Passage to read:
/---

• U.S.

Cinema: Knockdown Duel

2 minute read
Richard Schickel

PUNCHLINE Directed and Written by David Seltzer

Lilah Krytsick (Sally Field) is discovered skulking into the kind of 24-hour diner that, in movies, betokens a Mafia presence. And sure enough, a disreputable little man is soon slipping her a mysterious packet. Dope? Money for laundering? No, jokes. As it turns out, terrible jokes. Jokes that produce a distillation of pure flop sweat when she tries them out at a comedy club called the Gas Station, where beginning comics mostly improvise their own humiliations. For Lilah is a bored New Jersey housewife who has been told all her life that she is a funny lady and dreams of public confirmation of that status. Steve Gold (Tom Hanks) is a sort of drug-free Lenny Bruce, brilliantly spritzing free-associational social comment and autobiography. If Lilah is trying to escape the traps of the lower-middle class, Steve is trying to avoid the respectability and stultification of the upper-middle class.

Will they meet? Will he try to be her mentor? Will she try to mother him? Need you ask? Will these two succumb to romantic entanglement? Well, no. Despite nicely managed temptation, they avoid it, and credit goes to David Seltzer for that intelligent choice. And for a movie that is full of terrific comic material and well-cast second bananas (John Goodman as Lilah’s befuddled husband, Max Alexander and Mac Robbins as ne’er-do-well comedians).

But Seltzer is not able to maintain a crucial balance: the one that his script intends between his two stars. Field is, as always, coolly expert, but with as much mystery about her as a bottle of Mop & Glo. Hanks, on the other hand, is our reigning master of desperate expediency. His amuck parody of Gene Kelly’s Singin’ in the Rain number goes into realms beyond performance.

But Field’s company co-produced the picture before Hanks was Big, and Oscar- winning stars do have certain hierarchical rights. In the final sequence, where Lilah and Steve must duel onstage over a TV contract, his routine is muted and cut to clear the way for her star turn. And she gets to make all the interesting moral choices. But that is just Hollywood housekeeping — neatening up after the picture has been stolen. R.S.

\---

Supplied information:
/---

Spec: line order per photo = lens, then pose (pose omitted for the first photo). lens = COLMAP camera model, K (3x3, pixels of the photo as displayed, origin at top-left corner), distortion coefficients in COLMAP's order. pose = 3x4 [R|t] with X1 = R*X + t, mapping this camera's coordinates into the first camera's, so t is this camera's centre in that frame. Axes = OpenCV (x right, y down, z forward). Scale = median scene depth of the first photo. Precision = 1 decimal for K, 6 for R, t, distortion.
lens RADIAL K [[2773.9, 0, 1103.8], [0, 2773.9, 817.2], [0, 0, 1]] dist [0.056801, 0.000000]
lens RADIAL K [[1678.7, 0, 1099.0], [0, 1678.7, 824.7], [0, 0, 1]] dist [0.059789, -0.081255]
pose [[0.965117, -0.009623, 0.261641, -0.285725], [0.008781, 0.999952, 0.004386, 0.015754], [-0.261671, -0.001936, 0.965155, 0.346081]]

\---

Work to be completed:
Please reproduce the part of the Punchline review that opens with the words "But Field’s company" and closes with "been stolen. R.S.", renaming "Hollywood" to "studio" wherever it appears.

Output of the exercise:
But Field’s company co-produced the picture before Hanks was Big, and Oscar- winning stars do have certain hierarchical rights. In the final sequence, where Lilah and Steve must duel onstage over a TV contract, his routine is muted and cut to clear the way for her star turn. And she gets to make all the interesting moral choices. But that is just studio housekeeping — neatening up after the picture has been stolen. R.S.